Entrepreneurs: the eternal optimists

 

boats-sunset-flickr-jeantil

Recently, my girlfriend and I have started running together a few days a week. It is the perfect chance to exercise, talk about how our days went, and chat about anything that may be on our minds. So far, it has been awesome.

During our run today, I began to get excited about my current work on Soulmix. I started talking about how great things could be, and how exciting the big vision could be. I didn’t get more than a minute or two into this before my girlfriend stopped me.

The following conversation went something like this:

Her: “Alex, the big vision is great and all, but you need to figure out how to get it off the ground from nothing.”

Me: “I know, I know.. I’m just talking about how I’m starting to see more potential in the project.. of course, if it pans out.”

Her: “I just don’t want you to count your chickens before they hatch. In the past two years, you have gotten this excited 3 times already, and then later on decided to work on something different. It might be good to not focus on the big vision that much right now, and keep focusing on what comes next in the short term.”

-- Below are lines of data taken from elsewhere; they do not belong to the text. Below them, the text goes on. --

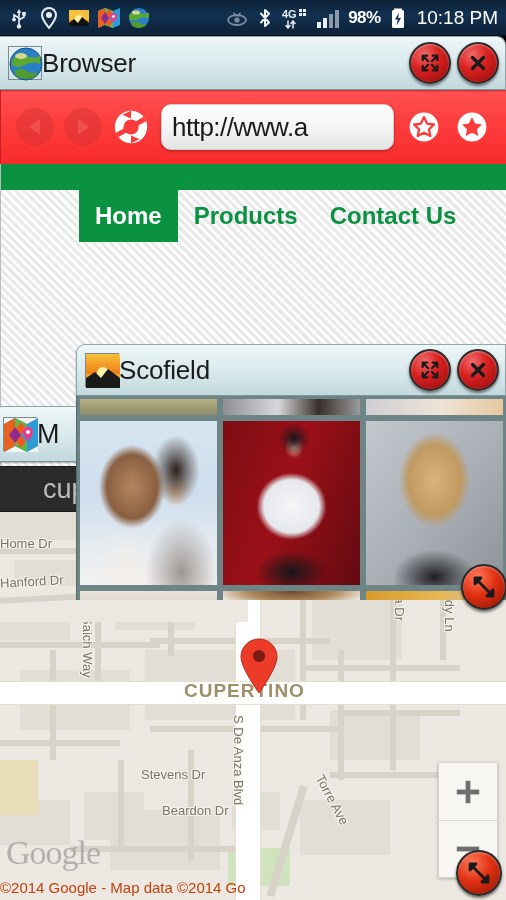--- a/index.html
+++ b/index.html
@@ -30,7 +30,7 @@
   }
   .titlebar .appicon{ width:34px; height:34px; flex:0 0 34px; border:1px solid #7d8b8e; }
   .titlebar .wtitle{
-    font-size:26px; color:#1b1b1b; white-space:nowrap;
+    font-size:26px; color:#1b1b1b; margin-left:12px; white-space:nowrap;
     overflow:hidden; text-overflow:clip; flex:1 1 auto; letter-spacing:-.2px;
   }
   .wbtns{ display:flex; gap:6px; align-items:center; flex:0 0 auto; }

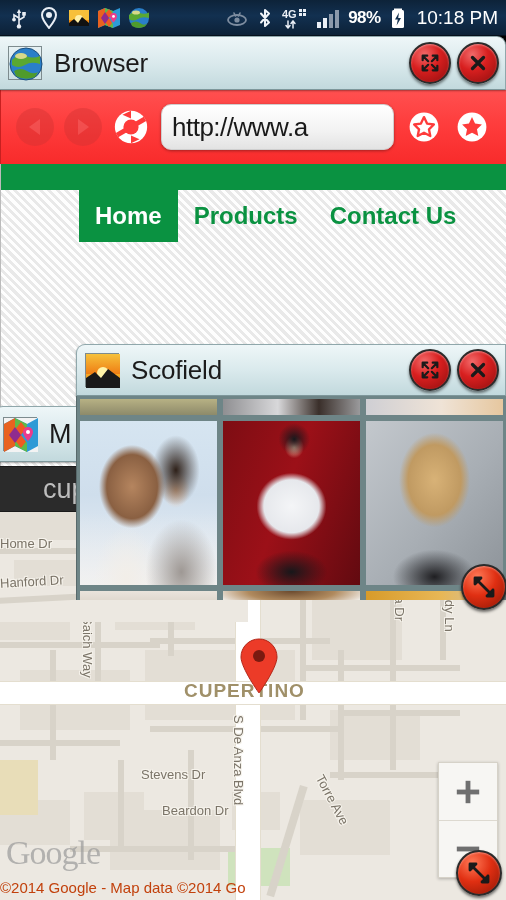--- a/index.html
+++ b/index.html
@@ -209,6 +209,20 @@
 
 <div id="page">
   <div class="greenbar"></div>
+  <div id="logo-band" class="hatch">
+    <div id="logo-wrap">
+      <svg width="62" height="62" viewBox="0 0 62 62">
+        <path d="M8 24 L31 6 L54 24" fill="none" stroke="#6a6a6a" stroke-width="5" stroke-linejoin="round"></path>
+        <path d="M14 22 Q31 16 48 22 L46 44 Q31 58 16 44 Z" fill="#46b83c"></path>
+        <circle cx="24" cy="25" r="3.2" fill="#2f2f2f"></circle>
+        <circle cx="38" cy="25" r="3.2" fill="#2f2f2f"></circle>
+        <path d="M22 34 Q31 44 40 34" fill="none" stroke="#ffffff" stroke-width="3.4" stroke-linecap="round"></path>
+      </svg>
+      <span id="logo-text">
+        <span class="and">AND</span><span class="util">UTIL</span>
+      </span>
+    </div>
+  </div>
   <div class="greenbar thin"></div>
   <div id="navbar" class="hatch">
     <span class="navitem active">Home</span>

Me: “Yes.. it has already happened a few times. But hey! I’ve been learning a lot, and I have to choose something to be working on. I’m only going to choose, it might as well be something which I believe has a big vision behind it. Whether it actually does? I’m not sure. I guess I will find out somehow. But I need to believe it.”

The last sentence seems to be one of the defining characteristics of entrepreneurs: we want to believe.

We are eternal optimists. Actually, it is more than that. We have to be eternal optimists.

The entrepreneurial journey is tough. It is a rollercoaster of a ride, and it would be difficult (if not impossible) to withstand the continual ups and downs without believing in ourselves, and believing in the vision. At times, that belief is all there is.

We are eternal optimists, but not eternal blind optimists.

The trick is to believe, and then forge ahead with eyes wide open, looking for the obstacles and market realities that will render the belief useless.

How do you manage this?

I don’t know.. I’m still figuring it all out. But I can tell you it certainly ain’t easy.